━━━ PAGE EXCERPT

Luckily for me, I have experience with this particular situation happening, based on the scripting and setup that I did with the Daily Wisdom endpoint, and so I knew that when Home Assistant rebooted, it forgot all of the endpoints that had been temporarily created by things posting to endpoints that it hadn't been listening for. So if I used one of the scripts to completely remove all the entities that had been created by the scripts at the outset (the scripts that gather the data are very nice and output a text file with all of the MQTT topics they have created, which can be passed as a parameter into the removal script to make sure that all of those topics are removed, or only one of those topics is removed, if only one is desired), I could then reset the scripts to a "first-run" state, where they would recreate the MQTT topics and then the data would flow freely once again, until the next Home Assistant restart, which usually happens once a day in the early morning. So I cobbled together a hack by removing the interactive elements of the removal script, saving it with a different name, and then setting another cron job for the router to run the removal script at a specific point in time so that the other cron job will then recreate the topics and the sensors when it runs next. The flow of information will be interrupted for about a minute or two, but then everything will be right as rain again and the senors will be available.

I say this is a hack, because while I'm very confident it will work, I think it's the wrong way of going about the situation. The MQTT topics and messages are still running fine when Home Assistant reboots itself and forgets the temporary endpoints. What I suspect is the more durable, consistent, and less hacky method of getting things to work is to do the same thing that I did with the bedroom TV switch and define into the configuration files the sensors that the MQTT topics represent, so that when there's a reboot, Home Assistant will go looking for the topics that still exist and incorporate those, rather than relying on temporary endpoint creation from the scripts. With Home Assistant listening in the right place, the messages that are still there will show up immediately after the reboot.

━━━━━━

- _TASKS AND EXERCISES_
1. Summarize the Home Assistant passage in two sentences.
2. Answer these questions from the Home Assistant passage:
(a) How often does Home Assistant usually restart, and at what time of day?
(b) About how long does the writer expect the flow of information to be interrupted?
(c) Which earlier setup does the writer point to as the model for the less hacky method?
3. Write the next part of the Home Assistant passage, picking up after its final sentence.

━━━ GIVEN DATA

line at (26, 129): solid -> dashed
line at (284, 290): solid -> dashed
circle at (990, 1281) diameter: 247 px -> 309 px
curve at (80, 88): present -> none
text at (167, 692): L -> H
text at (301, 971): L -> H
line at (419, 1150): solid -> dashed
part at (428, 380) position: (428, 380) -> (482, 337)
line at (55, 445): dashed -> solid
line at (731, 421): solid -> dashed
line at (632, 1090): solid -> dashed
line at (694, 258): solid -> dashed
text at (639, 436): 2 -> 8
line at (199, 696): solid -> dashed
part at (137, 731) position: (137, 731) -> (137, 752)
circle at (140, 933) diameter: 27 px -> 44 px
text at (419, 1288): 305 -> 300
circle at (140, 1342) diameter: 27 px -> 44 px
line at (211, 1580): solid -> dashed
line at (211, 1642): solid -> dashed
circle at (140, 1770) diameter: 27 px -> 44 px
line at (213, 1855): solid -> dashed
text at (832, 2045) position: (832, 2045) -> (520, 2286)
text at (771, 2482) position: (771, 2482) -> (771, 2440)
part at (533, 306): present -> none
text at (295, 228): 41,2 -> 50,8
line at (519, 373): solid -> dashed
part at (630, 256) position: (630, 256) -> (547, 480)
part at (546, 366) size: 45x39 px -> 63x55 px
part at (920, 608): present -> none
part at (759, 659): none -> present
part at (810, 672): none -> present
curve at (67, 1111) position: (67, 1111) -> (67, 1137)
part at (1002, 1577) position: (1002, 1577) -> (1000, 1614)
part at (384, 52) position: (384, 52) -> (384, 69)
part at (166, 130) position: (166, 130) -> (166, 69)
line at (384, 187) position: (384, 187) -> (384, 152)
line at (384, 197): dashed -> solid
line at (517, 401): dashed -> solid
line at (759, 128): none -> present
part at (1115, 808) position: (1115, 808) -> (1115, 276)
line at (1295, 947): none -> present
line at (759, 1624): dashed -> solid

━━━━━━

- _ANSWERS BELOW_
1. When Home Assistant reboots, it forgets the temporary MQTT endpoints the data-gathering scripts created. The writer therefore set a router cron job to run a non-interactive copy of the removal script so the other cron job recreates the topics and sensors after a minute or two, but calls this a hack and suspects the better fix is to define the sensors in the configuration files, as done for the bedroom TV switch.

2.
(a) Usually once a day, in the early morning.
(b) About a minute or two.
(c) The bedroom TV switch.

3.
According to the documentation, after the reboot, it's best practice for the MQTT broker to re-send the discovery message so Home Assistant will pick the sensors back up again. Which would suggest the break is actually happening at the machine that's managing the broker, and the correct script to run is the one on the broker machine in some kind of "when Home Assistant says 'I'm here and listening!', to re-send the discovery messages that are already present in the broker. Which would mean enumerating over all the things that are there, reading their current config, and then republishing those things. That sounds like it should be doable, although the file with the enumeration is on the router, not on the broker machine. At this point, I think I don't understand the protocols and the configuration and discovery messages well enough to change the removal script into a republishing script. (What I would do in that situation is probably to amalgamate all the publishing commands from each of the individual scripts, somehow, and then just run them all in a row. Which, no. There's a better provided solution here, just run the removal script once, and then in the next minute, everything will repopulate, and the links will be re-established until the next reboot. Assuming that the next reboot of Home Assistant is the scheduled one, of course.)

The use of the second task to clear the entity field and then repopulate it later fell over and sank into the swamp. Still "unavailable" sensors. It should work, right? I pasted in the correct command that worked from the console, but it didn't do what I wanted it to when it was set as a scheduled job. Even though there should have been ample enough time for everything to happen correctly with those scripts working, we went back to the drawing board. Which involved trying to modify the one script that was working to run the appropriate script when a time condition was met. Unfortunately for me, when I ran that from the terminal, it worked, but when the scheduler ran it, it fell over and sank into the swamp. Much like trying to run the other script had. Whether these situations were all problems because the removal script needed an argument passed to it, and the cron / scheduler wasn't interpreting it correctly, or because cron didn't invoke an actual shell or have permissions to use the tools that were available (or didn't know where those tools were and I wasn't telling the script or it properly), or any number of other possible reasons, things just weren't working on the pathway I wanted to have happen.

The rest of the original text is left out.